Toute la misère du monde ?

Plus de 350 000 migrants sont arrivés sur notre continent depuis le début de l’année. Près de 2 700 sont morts dans des conditions terrifiantes. La crise humanitaire est majeure, mais l’indignation mineure. Les uns continuent leur petite cuisine électorale tandis que les autres font assaut d’arguments « imparables » - qui sur les causes contestables, qui sur la fraude détestable, qui sur l’invasion effroyable – pour ne rien faire ou plutôt pour fermer cœurs et frontières à ces malheureux de la terre.


Et partout, c’est l’égoïsme qui triomphe. Les uns bâtissent des murs ou posent des barbelés, les autres refusent de prendre une part équitable à l’effort collectif d’accueil des réfugiés, et tous multiplient les actions coup de poing qui ne résolvent rien. Et pendant ce temps, cela ne change rien ou presque aux flux migratoires, mais tout pour ceux qui les composent. Car ce sont des femmes et des hommes, des parents et des enfants, des vieux et des jeunes, des croyants et des incroyants qui sont exploités par des hommes sans scrupule, ruinés par des passeurs ignobles, brisés par des circonstances dramatiques, tués lors de naufrages malheureusement prévisibles. Et que faisons-nous ? Si peu de choses, sinon nous demander si nous avons bien vocation à accueillir toute la misère du monde !

-.-.-

▸ À FAIRE:
Répondez, s'il vous plaît, à ces questions sur le texte consacré aux migrants :
1. Combien de migrants sont arrivés sur le continent depuis le début de l'année ?
2. Que font « les uns » selon la phrase qui commence par « Les uns bâtissent » ?
3. Par qui les migrants sont-ils ruinés ?

▸ ENREGISTREMENTS:
-.-.-

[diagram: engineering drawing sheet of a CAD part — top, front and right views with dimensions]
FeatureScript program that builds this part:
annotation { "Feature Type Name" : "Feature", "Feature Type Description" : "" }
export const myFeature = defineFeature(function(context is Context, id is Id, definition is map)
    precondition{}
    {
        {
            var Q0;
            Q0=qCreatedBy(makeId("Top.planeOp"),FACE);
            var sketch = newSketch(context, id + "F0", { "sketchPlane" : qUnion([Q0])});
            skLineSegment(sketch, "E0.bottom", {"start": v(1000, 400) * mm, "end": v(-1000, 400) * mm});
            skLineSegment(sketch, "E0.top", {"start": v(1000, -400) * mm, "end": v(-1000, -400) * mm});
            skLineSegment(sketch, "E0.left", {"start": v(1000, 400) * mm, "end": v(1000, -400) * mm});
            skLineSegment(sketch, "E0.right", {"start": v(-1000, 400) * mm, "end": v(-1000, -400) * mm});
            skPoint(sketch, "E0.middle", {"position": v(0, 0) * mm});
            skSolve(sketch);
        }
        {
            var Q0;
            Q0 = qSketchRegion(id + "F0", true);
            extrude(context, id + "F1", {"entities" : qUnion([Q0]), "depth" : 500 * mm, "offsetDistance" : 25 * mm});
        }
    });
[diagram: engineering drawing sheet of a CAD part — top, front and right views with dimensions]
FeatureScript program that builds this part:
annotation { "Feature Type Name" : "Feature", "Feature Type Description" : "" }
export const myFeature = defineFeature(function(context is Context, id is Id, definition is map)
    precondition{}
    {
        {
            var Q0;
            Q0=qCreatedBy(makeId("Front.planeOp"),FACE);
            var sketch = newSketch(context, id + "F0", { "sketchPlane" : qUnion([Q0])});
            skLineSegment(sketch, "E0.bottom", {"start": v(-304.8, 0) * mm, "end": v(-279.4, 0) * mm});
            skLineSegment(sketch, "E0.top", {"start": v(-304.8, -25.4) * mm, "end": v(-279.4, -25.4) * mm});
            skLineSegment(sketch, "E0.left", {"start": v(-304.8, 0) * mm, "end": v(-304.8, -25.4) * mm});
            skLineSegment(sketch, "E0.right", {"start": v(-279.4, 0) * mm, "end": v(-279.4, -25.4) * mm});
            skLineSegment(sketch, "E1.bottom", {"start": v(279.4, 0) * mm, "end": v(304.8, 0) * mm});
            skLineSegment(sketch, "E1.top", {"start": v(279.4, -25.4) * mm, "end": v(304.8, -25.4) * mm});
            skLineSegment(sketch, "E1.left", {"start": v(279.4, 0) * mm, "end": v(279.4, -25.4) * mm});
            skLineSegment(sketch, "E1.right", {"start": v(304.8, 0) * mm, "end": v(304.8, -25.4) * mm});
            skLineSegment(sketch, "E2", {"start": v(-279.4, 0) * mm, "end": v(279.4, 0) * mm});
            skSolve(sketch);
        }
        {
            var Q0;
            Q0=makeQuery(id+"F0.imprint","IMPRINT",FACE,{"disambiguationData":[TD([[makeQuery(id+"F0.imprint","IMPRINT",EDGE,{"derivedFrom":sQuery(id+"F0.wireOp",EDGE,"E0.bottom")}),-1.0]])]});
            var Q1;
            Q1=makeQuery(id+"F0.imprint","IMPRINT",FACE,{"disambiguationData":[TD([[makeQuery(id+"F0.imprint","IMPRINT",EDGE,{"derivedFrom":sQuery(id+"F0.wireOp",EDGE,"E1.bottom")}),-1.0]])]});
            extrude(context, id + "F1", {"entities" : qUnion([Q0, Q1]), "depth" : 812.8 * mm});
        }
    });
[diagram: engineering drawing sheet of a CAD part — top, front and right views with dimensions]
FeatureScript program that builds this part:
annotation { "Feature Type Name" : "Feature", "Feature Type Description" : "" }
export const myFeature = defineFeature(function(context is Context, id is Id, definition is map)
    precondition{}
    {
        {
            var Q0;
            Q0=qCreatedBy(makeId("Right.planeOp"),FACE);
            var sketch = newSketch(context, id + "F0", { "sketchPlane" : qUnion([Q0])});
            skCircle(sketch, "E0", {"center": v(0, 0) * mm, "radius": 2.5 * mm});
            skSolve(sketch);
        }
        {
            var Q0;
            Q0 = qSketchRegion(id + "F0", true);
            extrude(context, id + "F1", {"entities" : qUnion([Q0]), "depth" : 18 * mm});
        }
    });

-.-.-

▸ RÉPONSE:
1. Plus de 350 000.
2. Ils bâtissent des murs ou posent des barbelés.
3. Par des passeurs ignobles.